Material for the task
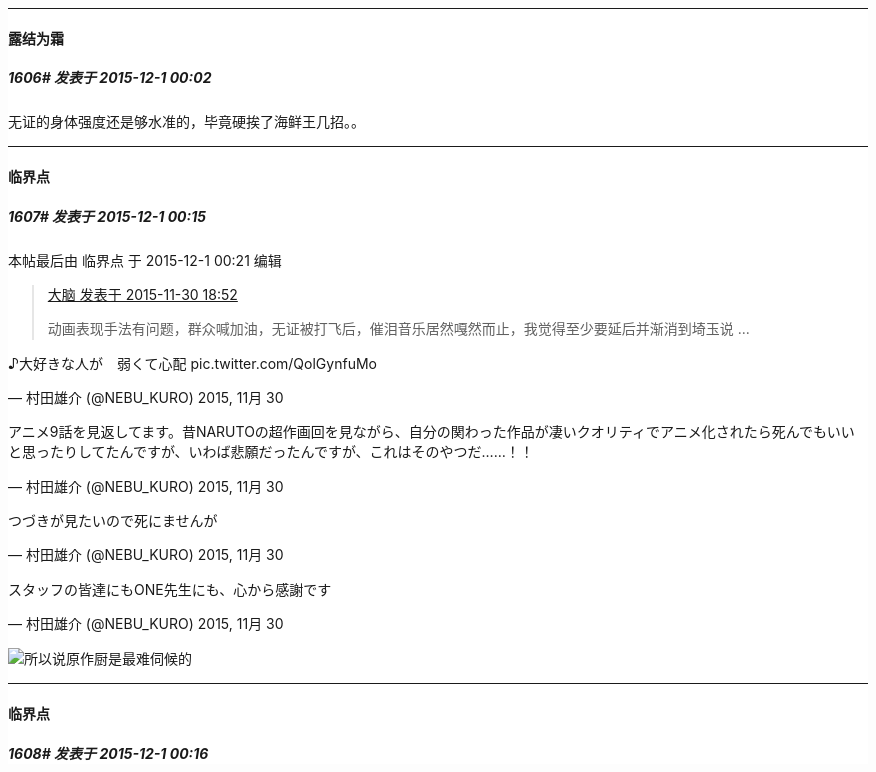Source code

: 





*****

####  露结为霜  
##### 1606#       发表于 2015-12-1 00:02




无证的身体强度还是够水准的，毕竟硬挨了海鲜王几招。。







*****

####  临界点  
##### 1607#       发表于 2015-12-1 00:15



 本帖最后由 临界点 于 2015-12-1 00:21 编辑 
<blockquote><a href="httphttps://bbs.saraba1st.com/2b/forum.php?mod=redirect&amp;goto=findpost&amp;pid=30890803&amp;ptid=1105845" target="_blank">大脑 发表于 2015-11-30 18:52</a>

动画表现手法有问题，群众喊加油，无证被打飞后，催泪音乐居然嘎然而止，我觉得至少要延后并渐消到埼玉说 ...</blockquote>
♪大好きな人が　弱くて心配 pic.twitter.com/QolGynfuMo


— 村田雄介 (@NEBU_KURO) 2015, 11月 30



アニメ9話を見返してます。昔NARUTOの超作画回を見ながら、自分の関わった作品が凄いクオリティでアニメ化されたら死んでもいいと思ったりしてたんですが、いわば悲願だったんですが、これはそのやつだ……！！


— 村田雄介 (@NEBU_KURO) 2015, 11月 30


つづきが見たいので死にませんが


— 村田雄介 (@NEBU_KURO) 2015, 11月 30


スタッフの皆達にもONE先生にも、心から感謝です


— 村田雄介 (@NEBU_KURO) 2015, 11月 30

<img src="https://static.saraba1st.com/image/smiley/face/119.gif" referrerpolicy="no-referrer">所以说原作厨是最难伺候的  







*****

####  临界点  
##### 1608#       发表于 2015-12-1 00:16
...
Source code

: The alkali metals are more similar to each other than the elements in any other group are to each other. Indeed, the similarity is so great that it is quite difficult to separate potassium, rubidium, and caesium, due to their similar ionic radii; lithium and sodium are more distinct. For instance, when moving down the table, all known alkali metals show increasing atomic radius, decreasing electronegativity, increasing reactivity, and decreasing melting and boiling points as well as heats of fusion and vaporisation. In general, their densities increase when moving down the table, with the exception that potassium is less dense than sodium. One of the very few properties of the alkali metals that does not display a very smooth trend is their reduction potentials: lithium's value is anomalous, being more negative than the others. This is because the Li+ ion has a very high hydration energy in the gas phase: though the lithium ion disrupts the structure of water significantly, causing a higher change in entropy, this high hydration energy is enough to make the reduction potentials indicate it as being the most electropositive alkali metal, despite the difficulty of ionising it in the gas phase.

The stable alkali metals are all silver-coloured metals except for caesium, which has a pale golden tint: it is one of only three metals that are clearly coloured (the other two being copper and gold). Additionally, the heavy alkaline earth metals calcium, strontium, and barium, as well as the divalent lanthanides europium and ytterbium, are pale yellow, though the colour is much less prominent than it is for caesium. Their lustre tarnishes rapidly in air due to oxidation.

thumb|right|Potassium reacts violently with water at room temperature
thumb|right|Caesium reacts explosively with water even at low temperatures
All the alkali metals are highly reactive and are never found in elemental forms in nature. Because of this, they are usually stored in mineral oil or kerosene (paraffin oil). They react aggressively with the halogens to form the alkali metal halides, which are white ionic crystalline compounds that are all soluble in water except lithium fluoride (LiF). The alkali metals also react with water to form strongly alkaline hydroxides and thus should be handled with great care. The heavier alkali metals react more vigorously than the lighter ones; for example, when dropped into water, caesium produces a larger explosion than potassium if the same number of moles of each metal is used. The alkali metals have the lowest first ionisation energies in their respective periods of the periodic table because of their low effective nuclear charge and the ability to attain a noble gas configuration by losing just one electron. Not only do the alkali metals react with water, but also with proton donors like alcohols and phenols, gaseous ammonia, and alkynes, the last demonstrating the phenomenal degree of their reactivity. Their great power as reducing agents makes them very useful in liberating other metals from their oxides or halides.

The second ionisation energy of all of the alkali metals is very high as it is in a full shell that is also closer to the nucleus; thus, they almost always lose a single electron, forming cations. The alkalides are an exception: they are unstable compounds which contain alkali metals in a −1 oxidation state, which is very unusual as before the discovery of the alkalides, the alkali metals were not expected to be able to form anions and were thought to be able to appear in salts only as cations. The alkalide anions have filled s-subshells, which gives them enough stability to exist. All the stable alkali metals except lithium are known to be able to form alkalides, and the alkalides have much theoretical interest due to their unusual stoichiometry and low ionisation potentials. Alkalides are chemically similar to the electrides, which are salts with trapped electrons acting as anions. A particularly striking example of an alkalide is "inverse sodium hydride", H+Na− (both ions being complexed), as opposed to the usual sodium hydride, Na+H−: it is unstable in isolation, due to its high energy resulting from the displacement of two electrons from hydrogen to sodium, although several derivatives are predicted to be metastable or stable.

Request
Count the lines of the records above that contain the string "less", with case counting, and give only the number.

Task output
2